Hadis tersebut menerangkan bahwa anak merupakan investasi akhirat bagi keluarga. Betapa berlipat-lipat pahala orang tua dalam mengasuh, membesarkan, membekali adab dan akhlak. Dengan demikian, para orangtua memiliki bekal amal saat di akhirat.

Dr Adian Husaini, M.Si, Ketua Dewan Dakwah Islam Indonesia menuturkan bahwa anak merupakan pilihan yang sangat beradab bagi keluarga. Tentunya dengan memenuhi hak-hak anak yaitu mengasuh, memberi nama yang baik, dan membekali adab dan akhlak yang mulia.

Selain itu, beliau memberi penekanan untuk mendidik anak dengan ilmu dan akhlak yang telah diajarkan dalam Islam.
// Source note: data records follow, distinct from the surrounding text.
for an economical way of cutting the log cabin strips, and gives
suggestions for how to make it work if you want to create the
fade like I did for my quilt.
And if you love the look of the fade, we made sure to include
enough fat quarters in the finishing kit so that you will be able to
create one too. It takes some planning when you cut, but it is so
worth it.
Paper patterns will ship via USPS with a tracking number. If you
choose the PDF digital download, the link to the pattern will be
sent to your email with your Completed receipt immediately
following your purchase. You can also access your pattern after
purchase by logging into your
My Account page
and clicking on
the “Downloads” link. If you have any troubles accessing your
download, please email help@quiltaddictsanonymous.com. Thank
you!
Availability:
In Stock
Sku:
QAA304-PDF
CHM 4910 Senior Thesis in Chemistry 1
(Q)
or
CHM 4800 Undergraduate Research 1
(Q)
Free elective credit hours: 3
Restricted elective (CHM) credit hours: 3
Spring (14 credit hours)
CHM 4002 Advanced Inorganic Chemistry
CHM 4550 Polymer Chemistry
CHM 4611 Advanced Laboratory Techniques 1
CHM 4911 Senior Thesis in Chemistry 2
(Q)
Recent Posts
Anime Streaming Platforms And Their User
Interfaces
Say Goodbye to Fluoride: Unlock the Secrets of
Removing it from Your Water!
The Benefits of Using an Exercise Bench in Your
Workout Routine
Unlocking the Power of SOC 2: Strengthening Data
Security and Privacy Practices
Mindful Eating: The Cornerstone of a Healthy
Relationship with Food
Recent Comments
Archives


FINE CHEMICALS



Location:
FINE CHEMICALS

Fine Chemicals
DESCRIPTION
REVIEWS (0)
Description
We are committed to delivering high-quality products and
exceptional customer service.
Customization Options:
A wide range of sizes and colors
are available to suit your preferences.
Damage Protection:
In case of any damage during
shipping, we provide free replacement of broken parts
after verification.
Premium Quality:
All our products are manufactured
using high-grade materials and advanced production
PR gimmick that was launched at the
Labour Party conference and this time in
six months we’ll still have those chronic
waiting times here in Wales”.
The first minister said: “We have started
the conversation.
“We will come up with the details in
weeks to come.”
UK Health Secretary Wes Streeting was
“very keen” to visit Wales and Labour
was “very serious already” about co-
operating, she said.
Ilmu dan akhlak merupakan satu kesatuan adab dalam menuntut ilmu. Mendidik anak bagian dari ibadah sesuai firman Allah dalam surah Al-Dzariyat: 56, tujuan penciptaan manusia tak lain hanya untuk beribadah kepada Allah SWT “Liya’buduun.” Jika pendidikan tersebut dilakukan dengan baik dan benar maka sesuai surah At-Tahrim:6, ia dan sekeluarga akan terhindar dari api neraka.

قُوا أَنْفُسَكُمْ وَأَهْلِيكُمْ نَارًا

Artinya: “peliharalah dirimu dan keluargamu dari api neraka..”.

Sesuai penjelasan tersebut, hendaknya orangtua mempertimbangkan banyak hal saat sebelum memutuskan childfree. Jika masih sanggup dan mampu, pantasnya ia memiliki anak. Namun, jika kondisinya tidak memungkinkan karena alasan darurat. Maka, childfree menjadi pilihan yang dapat dimaklumi. Sebab, Islam sendiri juga menyoroti kondisi perempuan yang sedang hamil. Perempuan yang sedang hamil  berada dalam kondisi berat dan lemah hingga Nabi Muhammad SAW menjamin surga bagi perempuan yang mati karena melahirkan. Maka, perempuan memiliki hak untuk menolak kehamilan. Kendati demikian, memiliki anak dinilai sangat beradab dalam Islam.